1

Hello everyone. I'm currently designing a brush engine for which the goal is to take arbitrarily defined node graphs and execute them with parallelism in mind. Think something like

NewLayerDelta = GraphOutput()
GraphOuput := Blend(
    CurrentLayerDelta, 
    ApplyMask(
        Fill(Black), 
        CircleMask(PenX, PenY, PenPressure)
    )
)

for a simple example.
While it works decently well (and outperforms some industry standard programs!) the main bottleneck seems to be coming from the overhead in the task scheduler. The canvas is organized in tiles and since many operations are "tilewise" (eg. blending two layers can be done in pairs of tiles from each) this makes the task a great fit for parallelism. Tiles usually contain 4kb of pixel data (64 x 64 x RGBA 8 bit channels) which makes every individual tilewise task tiny.

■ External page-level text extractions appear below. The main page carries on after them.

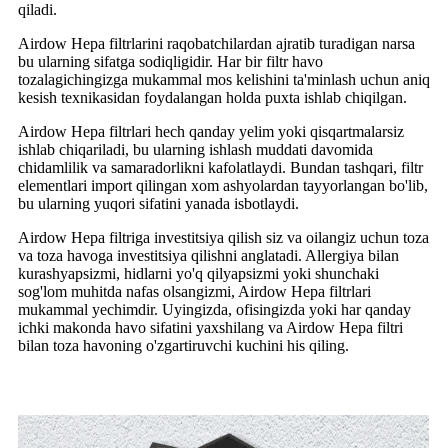
qiladi.
Airdow Hepa filtrlarini raqobatchilardan ajratib turadigan narsa
bu ularning sifatga sodiqligidir. Har bir filtr havo
tozalagichingizga mukammal mos kelishini ta'minlash uchun aniq
kesish texnikasidan foydalangan holda puxta ishlab chiqilgan.
Airdow Hepa filtrlari hech qanday yelim yoki qisqartmalarsiz
ishlab chiqariladi, bu ularning ishlash muddati davomida
chidamlilik va samaradorlikni kafolatlaydi. Bundan tashqari, filtr
elementlari import qilingan xom ashyolardan tayyorlangan bo'lib,
bu ularning yuqori sifatini yanada isbotlaydi.
Airdow Hepa filtriga investitsiya qilish siz va oilangiz uchun toza
va toza havoga investitsiya qilishni anglatadi. Allergiya bilan
kurashyapsizmi, hidlarni yo'q qilyapsizmi yoki shunchaki
sog'lom muhitda nafas olsangizmi, Airdow Hepa filtrlari
mukammal yechimdir. Uyingizda, ofisingizda yoki har qanday
ichki makonda havo sifatini yaxshilang va Airdow Hepa filtri
bilan toza havoning o'zgartiruvchi kuchini his qiling.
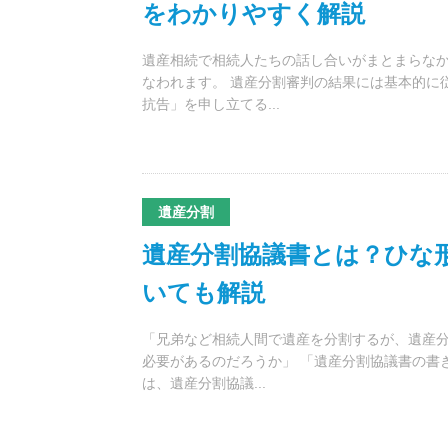
をわかりやすく解説
遺産相続で相続人たちの話し合いがまとまらな
なわれます。 遺産分割審判の結果には基本的に
抗告」を申し立てる...
遺産分割
遺産分割協議書とは？ひな
いても解説
「兄弟など相続人間で遺産を分割するが、遺産分
必要があるのだろうか」 「遺産分割協議書の書
は、遺産分割協議...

I've been trying so far to make my scheduler as lightweight as possible but I might be missing something really obvious (or maybe not so obvious) because when I try to scale past ~12 threads performance starts to decrease greatly, so much so that I lose any gains I got from multithreading by the time I get to 24 threads (how many logical cores I have and what Krita defaults to for parallelism on my machine.)

I'm assuming this has to do in some way with contention on cache lines or false sharing. I've tried to eliminate as much of it as possible, and it did work pretty well for the most part, but I'm reaching the limit of what I can figure out on my own.

Here's my code :

Any help / feedback appreciated!

2

Did you first try just using standard threads and channels?

I did try using standard library features at first, but I found that many of them would make my threads yield back to the OS scheduler and that was simply way too much overhead. I do use standard threads though (I don't think I know of any fitting alternative for that anyway.)

Are you referring to some specific place where I'd use standard channels?

I suggest using a profiler to narrow it down. cargo flamegraph is one easy first step. I've started using (on Linux) perf record -F 9999 --call-graph dwarf,32768 <exe_name> and then hotspot to analyze the output, as hotspot provides more views of the output, in addition to flamegraphs.

When the problem is fetching memory into CPU caches, this will show up as a simple memory access with an unusually high cost. I've found several such problems this way.